Updated

CBS News journalist Kimberly Dozier has been released from a rehabilitation hospital, where she had been recovering from critical injuries suffered during a May 29 car bomb attack in Iraq.

"I'm up on crutches and can even manage with a cane," Dozier said in a statement issued by CBS News on Thursday. "It's not pretty, but I'm walking on my own."

Dozier, 40, suffered wounds to her head, legs and lower body when a roadside bomb exploded while she and her crew were embedded with the 4th Infantry Division in Baghdad. The blast killed her camera crew -- Paul Douglas and James Brolan, both of Britain.

"The last I saw Paul and James, they were rushing from their Humvee to 'get the shot' of a young U.S. Army Captain, James Funkhouser Jr., greeting Iraqi locals at a streetside tea stand," Dozier said.

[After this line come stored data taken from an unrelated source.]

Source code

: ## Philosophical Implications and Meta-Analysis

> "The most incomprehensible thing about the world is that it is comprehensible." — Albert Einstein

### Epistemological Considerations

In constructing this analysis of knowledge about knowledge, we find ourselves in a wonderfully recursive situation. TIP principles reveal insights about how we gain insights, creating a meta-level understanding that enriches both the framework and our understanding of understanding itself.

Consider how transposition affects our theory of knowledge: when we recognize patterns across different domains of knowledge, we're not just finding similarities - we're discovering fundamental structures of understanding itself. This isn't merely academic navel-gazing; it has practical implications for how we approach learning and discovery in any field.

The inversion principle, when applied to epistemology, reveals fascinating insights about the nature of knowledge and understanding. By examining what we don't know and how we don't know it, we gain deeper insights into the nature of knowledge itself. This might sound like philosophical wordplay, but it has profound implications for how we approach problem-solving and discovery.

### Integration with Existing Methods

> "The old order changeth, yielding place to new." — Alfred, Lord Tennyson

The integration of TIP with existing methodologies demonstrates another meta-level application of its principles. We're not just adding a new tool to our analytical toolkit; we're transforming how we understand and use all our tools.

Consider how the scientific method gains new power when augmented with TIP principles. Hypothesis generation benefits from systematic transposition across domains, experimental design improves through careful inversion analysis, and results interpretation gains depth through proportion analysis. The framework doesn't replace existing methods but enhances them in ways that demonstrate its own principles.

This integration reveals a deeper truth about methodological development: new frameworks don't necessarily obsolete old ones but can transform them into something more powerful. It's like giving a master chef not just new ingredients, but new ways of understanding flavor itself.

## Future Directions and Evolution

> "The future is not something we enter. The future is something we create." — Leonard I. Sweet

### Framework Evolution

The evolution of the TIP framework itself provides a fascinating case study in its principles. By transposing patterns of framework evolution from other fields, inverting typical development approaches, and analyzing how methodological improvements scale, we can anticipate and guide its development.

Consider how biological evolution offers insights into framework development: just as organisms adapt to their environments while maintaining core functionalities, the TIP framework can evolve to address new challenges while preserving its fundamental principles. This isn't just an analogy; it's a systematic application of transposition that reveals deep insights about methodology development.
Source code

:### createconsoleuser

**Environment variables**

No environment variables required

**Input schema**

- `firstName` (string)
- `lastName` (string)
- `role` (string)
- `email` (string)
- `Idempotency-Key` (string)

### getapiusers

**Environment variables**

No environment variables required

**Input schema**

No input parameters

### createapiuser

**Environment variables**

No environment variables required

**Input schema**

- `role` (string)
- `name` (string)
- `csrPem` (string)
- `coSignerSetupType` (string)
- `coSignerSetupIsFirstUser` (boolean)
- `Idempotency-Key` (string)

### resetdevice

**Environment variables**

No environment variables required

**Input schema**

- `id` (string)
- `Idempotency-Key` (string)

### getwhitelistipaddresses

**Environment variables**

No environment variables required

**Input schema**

The blast killed the three men and an Iraqi translator, and seriously wounded Dozier.

After she was stabilized by an Army medic, she was taken to Landstuhl Regional Medical Center in Germany. On June 7, she was transported to the National Naval Medical Center in Bethesda, Md., where she underwent intensive physical therapy. She was moved to Kernan Hospital, a rehabilitation facility in the Baltimore area, on July 17 and remained there until her release Wednesday.

Dozier will continue her rehabilitation on an outpatient basis.

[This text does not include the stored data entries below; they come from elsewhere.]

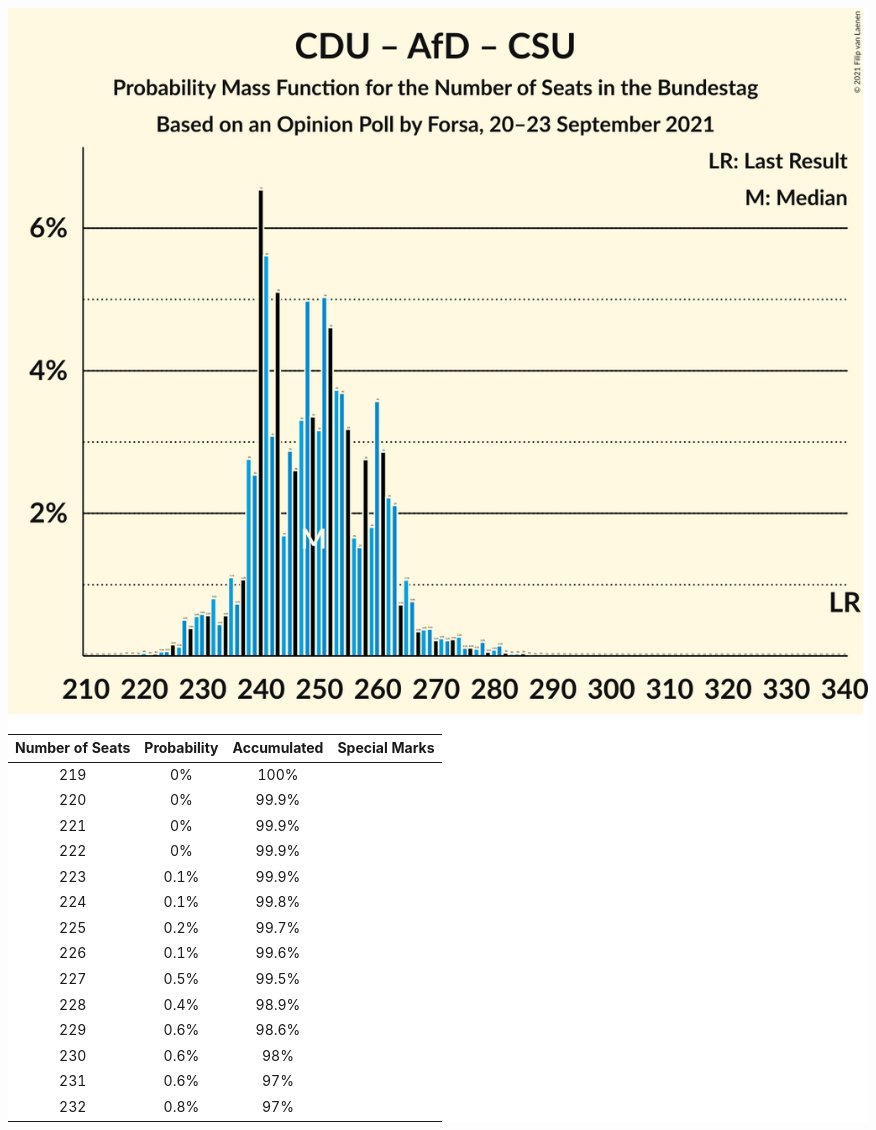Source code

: ![Graph with seats probability mass function not yet produced](2021-09-23-Forsa-coalitions-seats-pmf-cdu–afd–csu.png "Seats Probability Mass Function")

| Number of Seats | Probability | Accumulated | Special Marks |
|:---------------:|:-----------:|:-----------:|:-------------:|
| 219 | 0% | 100% |  |
| 220 | 0% | 99.9% |  |
| 221 | 0% | 99.9% |  |
| 222 | 0% | 99.9% |  |
| 223 | 0.1% | 99.9% |  |
| 224 | 0.1% | 99.8% |  |
| 225 | 0.2% | 99.7% |  |
| 226 | 0.1% | 99.6% |  |
| 227 | 0.5% | 99.5% |  |
| 228 | 0.4% | 98.9% |  |
| 229 | 0.6% | 98.6% |  |
| 230 | 0.6% | 98% |  |
| 231 | 0.6% | 97% |  |
| 232 | 0.8% | 97% |  |
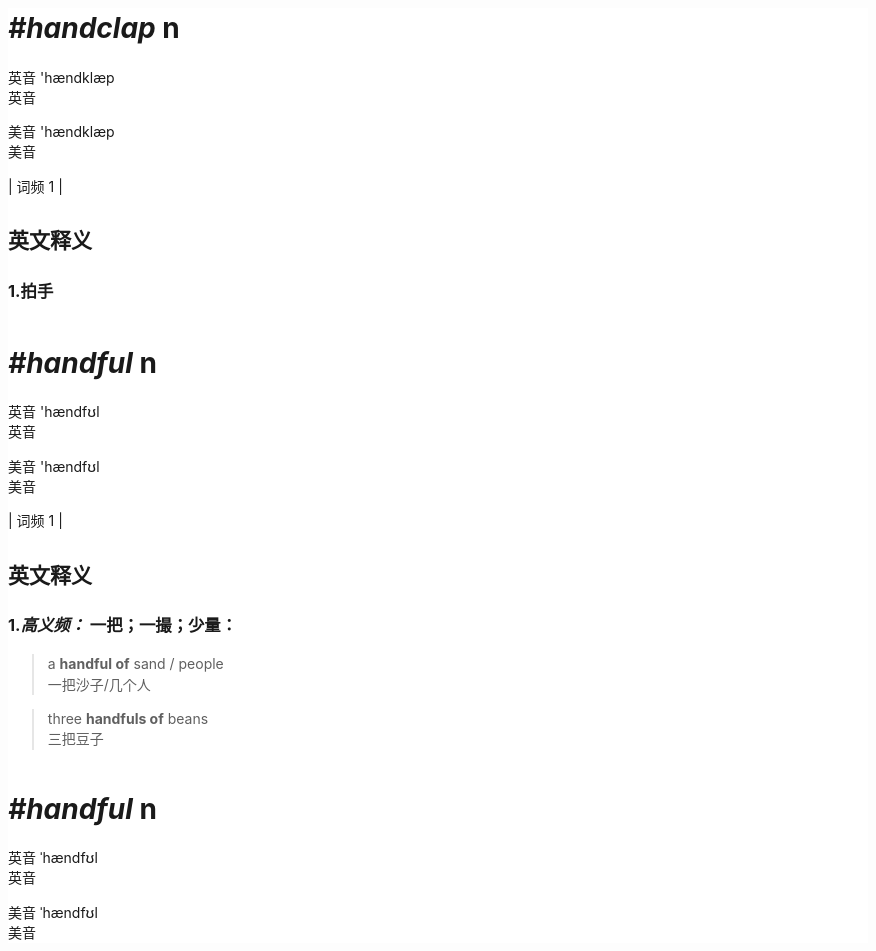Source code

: # ***\#handclap*** n
英音 'hændklæp  
英音
<audio src="./media/handclap1.aac" controls="controls"></audio>

美音 'hændklæp  
美音
<audio src="./media/handclap2.aac" controls="controls"></audio>



| 词频 1 |  

英文释义
---
### 1.**拍手**  


# ***\#handful*** n
英音 'hændfʊl  
英音
<audio src="./media/handful-B.aac" controls="controls"></audio>

美音 'hændfʊl  
美音
<audio src="./media/handful.aac" controls="controls"></audio>



| 词频 1 |  

英文释义
---
### 1.*高义频：* **一把；一撮；少量：**  

 > a **handful of** sand / people   
 > 一把沙子/几个人    

 > three **handfuls of** beans   
 > 三把豆子    


# ***\#handful*** n
英音 ˈhændfʊl  
英音
<audio src="./media/handful1_AAC.aac" controls="controls"></audio>

美音 ˈhændfʊl  
美音
<audio src="./media/handful2_AAC.aac" controls="controls"></audio>
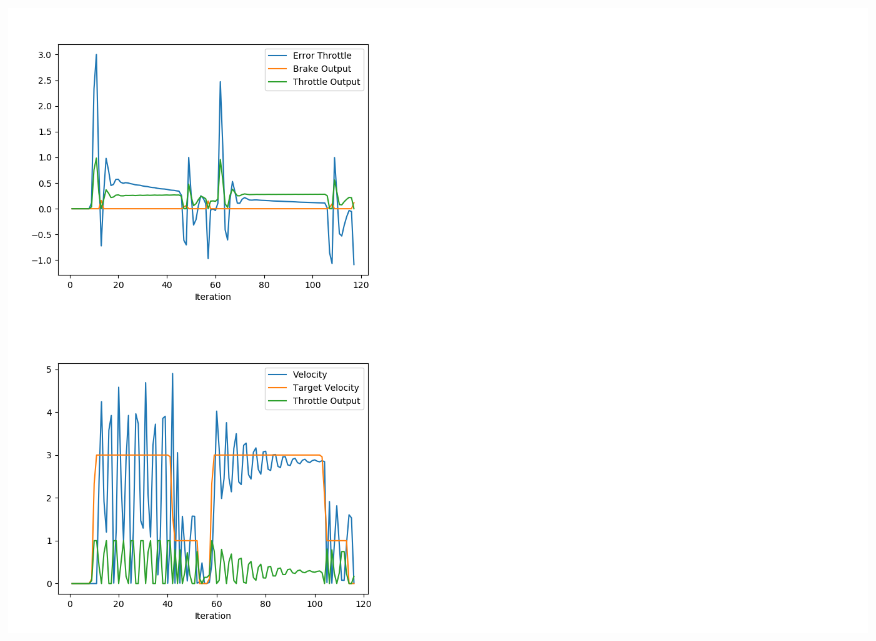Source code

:   <img src="img/throttle-error-0.3-0.01-0.01.png" width="400"/>
</p>
<p float="left">
  <img src="img/throttle-0.6-0.01-0.01.png" width="400"/>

Since the blast, she has undergone at least a dozen surgical procedures, including one operation that lasted about 11 hours.

"I still face a couple minor surgeries, but overall, the prognosis is far better than the docs had hoped just after I'd reached Germany," she said.

Dozier said she's received so many cards and e-mails wishing her well since the attack that it was like having 10,000 guardian angels on her shoulders.